REQUEST: Could you present every line of the data below as a numbered list, skipping any blank lines and leaving the pictures out?

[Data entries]
-----

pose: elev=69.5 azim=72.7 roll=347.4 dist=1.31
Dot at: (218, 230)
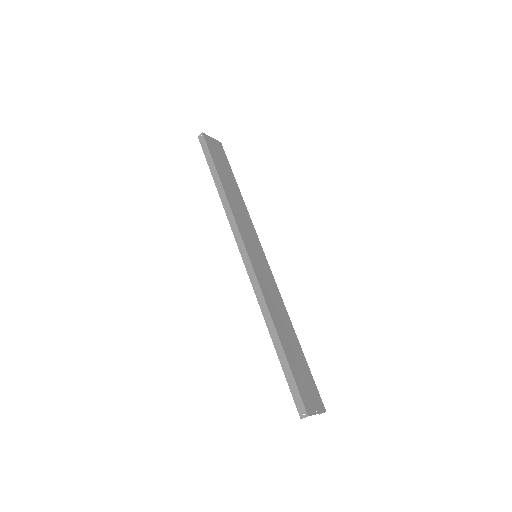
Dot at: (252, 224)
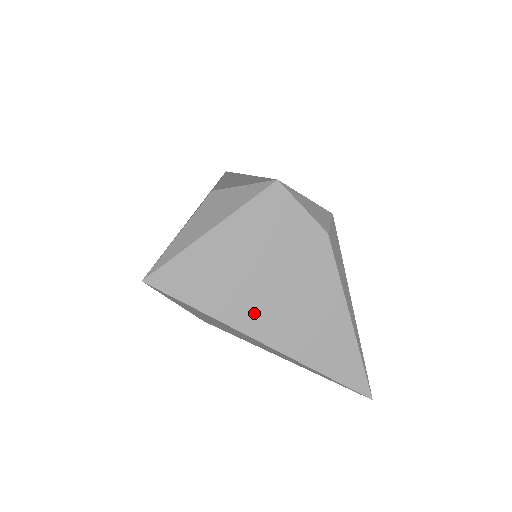
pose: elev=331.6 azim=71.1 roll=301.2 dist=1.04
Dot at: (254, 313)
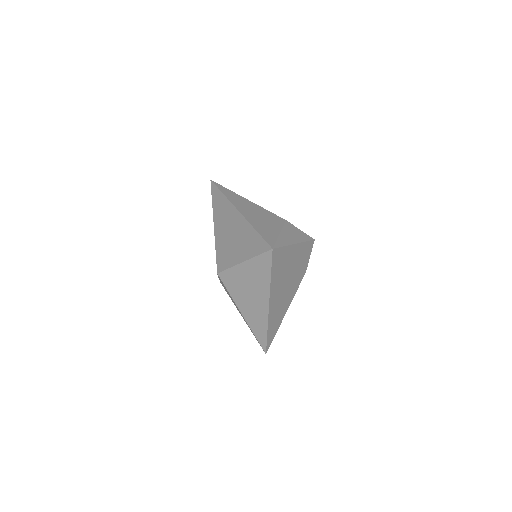
Dot at: (277, 290)
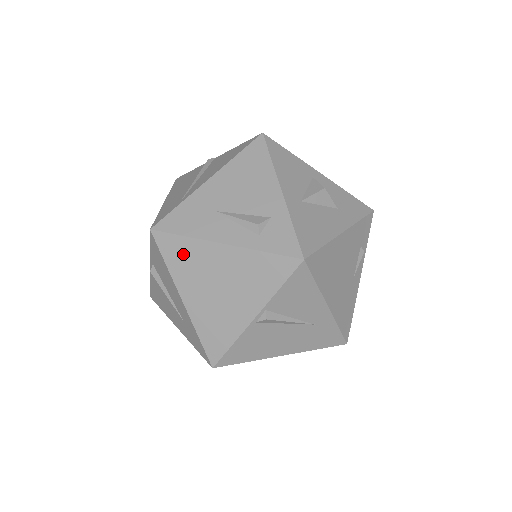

-----

SOLVED EXERCISE:
1. pose: elev=69.5 azim=72.7 roll=347.4 dist=1.31
2. Dot at: (218, 230)
3. Dot at: (252, 224)
4. pose: elev=331.6 azim=71.1 roll=301.2 dist=1.04
5. Dot at: (254, 313)
6. Dot at: (277, 290)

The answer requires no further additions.